112, Teil III: Seelenbeben
Marokko, Juni 2013.
An einige Touren erinnere ich mich weniger gut. Es bleiben kaum Details hängen, ich entsinne mich nicht mehr meiner damaligen Gedanken, kann keine Handlung bilden aus dem Erlebten. Bei einer intensiven, Seelen regenden Tour formen sich automatisch literarisch stimmige Sätze in meinem Kopf, ich brauche sie quasi nur „abzulesen“ und festzuhalten auf dem Papier; Schilderungen und Vergleiche purzeln einfach so vor meiner Stirn herab, lebendig und greifbar. In meinem Inneren zittern und beben dann verborgene Saiten, schwingen, tanzen, wirbeln umher. Ich weiß nicht, weshalb sie sich manchmal überschlagen und manchmal schweigen, bin bis heute nicht hinter das Geheimnis dieses berauschenden Zaubers gekommen; man kann es nicht erzwingen, bloß dankbar sein, wenn sich die inspirierende, nährende, fruchtbare Welle auftürmt und einen auf schöne Weise mitreißt.

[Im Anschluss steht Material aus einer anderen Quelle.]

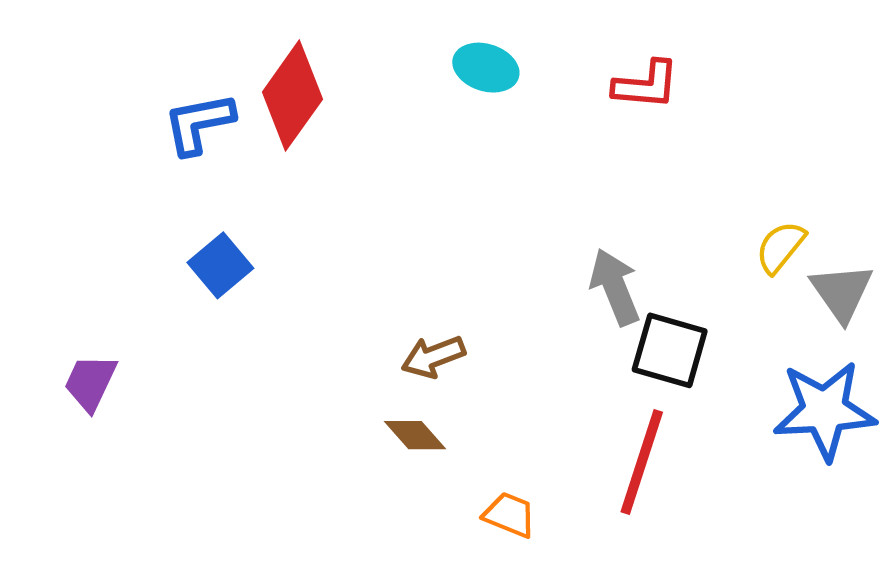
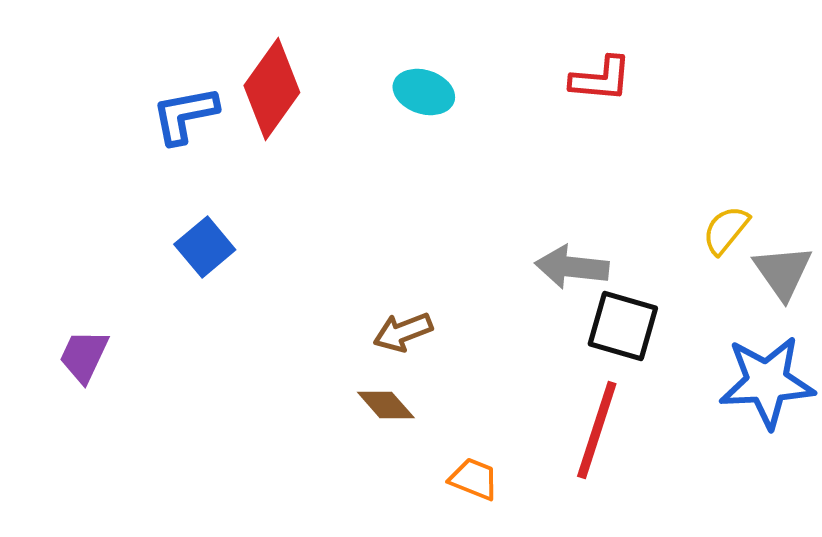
cyan ellipse: (486, 68) -> (424, 92), moved
gray arrow: (615, 287) -> (572, 267), turned -62

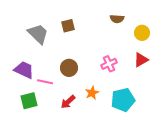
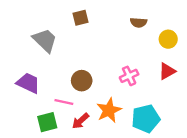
brown square: (68, 26) -> (80, 18), moved
pink line: (45, 82) -> (64, 102), moved
orange star: (92, 93) -> (109, 110), size x1.5
green square: (29, 101) -> (47, 122), moved

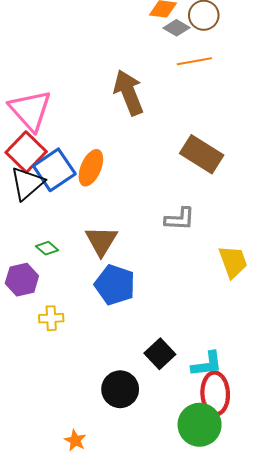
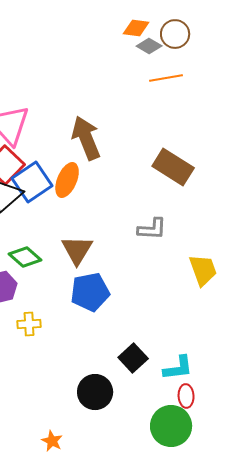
brown arrow: (128, 93) -> (86, 138), moved
green diamond: (47, 248) -> (25, 257), size x1.5
blue pentagon: (115, 285) -> (90, 292), turned -30
red ellipse: (215, 393) -> (186, 396), size x0.6

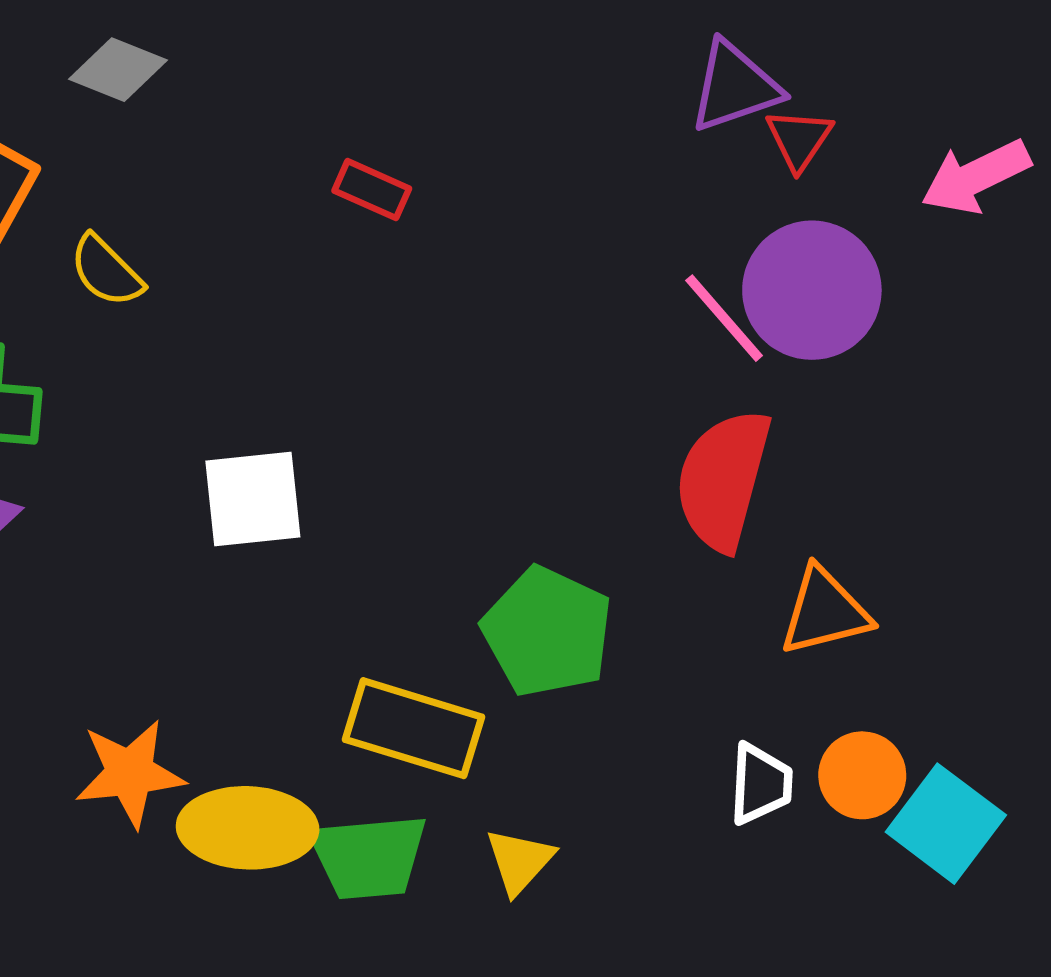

Marokko zählt zu jenen Reisen, bei denen ich vergeblich auf die erhoffte Flut wartete, obwohl ich viel sah und aufnahm. Irgendwie nebulös und gleichförmig und vor allem bruchstückhaft, insgesamt also kapriziös, zeigt sich mir hier meine Erinnerung: ein junges, mageres Kätzchen, der Blick so stark und durchdingend, als sei ein Mensch im falschen Körper gelandet, rot-weiß wie der Hintergrund, die Wölbung des Rückens perfekt die Rundung des abbröckelnden Fliesen-Putzes der Mauer dahinter spiegelnd. Ein Verkäufer in seinem Stand, der sich biegt unter dem Gewicht der bunten Zuckersachen, die klebrigen Süßigkeiten bedeckt von einer Heerschar angelockter Wespen, ein lebendiges Tuch aus Insektenleibern auf farbenfrohem Grund. Hitze, knatternde Mopeds, die monotonen Rezitationen aus einer angrenzenden Koranschule, beißender, omnipräsenter, in die Nase schießender Eselurin. In den Bergen – mitten in den Bergen – eine Bude mit einer Orangenpresse, frischer Saft auf über 2000 Metern. Wilde pinke Orchideen. Gelbe Ginsterbüsche. Uralte Wacholderbäume, die Stämme wie gedrechselt von Gottes Hand. Reisegefährten, mit denen ich seitdem unterwegs bin einmal jährlich. Eine azurblaue Keramikschale voll getrockneter Rosenblüten. Klimperndes, unter den Füßen wegrutschendes Geröll. Tomaten-Gurkensalat und Möhren-Kartoffel-Tajine-Gerichte. Mein verschnörkeltes Hennatattoo den gesamten Arm entlang, gemalt von einer gierigen Frau, die unbedingt als zusätzlichen Lohn meinen Lippenstift haben wollte. An Ketten gehaltene Äffchen auf dem Gauklerplatz der Roten Stadt. Eine Bauchtänzerin. Die unzähligen, pittoresk klappernden Störche, die schiefen Stadtmauern und auskragenden Gebäudevorsprünge belagernd.
Das einzige, was sich mir wirklich überdeutlich eingebrannt hat, war die quälend lange, schlaflose Nacht zu Beginn des Zelttrekkings den Jebel Toubkal hinauf, als mich immer und immer wieder Visionen von meinem Idol Hans Hass plagten, obwohl ich länger keinen Gedanken an ihn gerichtet oder eines seiner Bücher gelesen bzw. einen seiner Filme gesehen hatte: der dreizehnte Juni 2013, sein Sterbedatum, wie ich später erfuhr (vgl. Beitrag 88). Marokko entzieht sich mir, doch trage ich es ihm nicht nach. In den tieferen Schichten meines Unterbewußtsein schlummern die dort verbrachten Tage und Wochen trotzdem als Schatz, den ich niemals missen möchte, Seelen bebender Wirbelsturm hin oder her. Ich bin dankbar, wie für jede meiner Reisen, vergangenen und künftigen. Unser Leben ist eine Reise.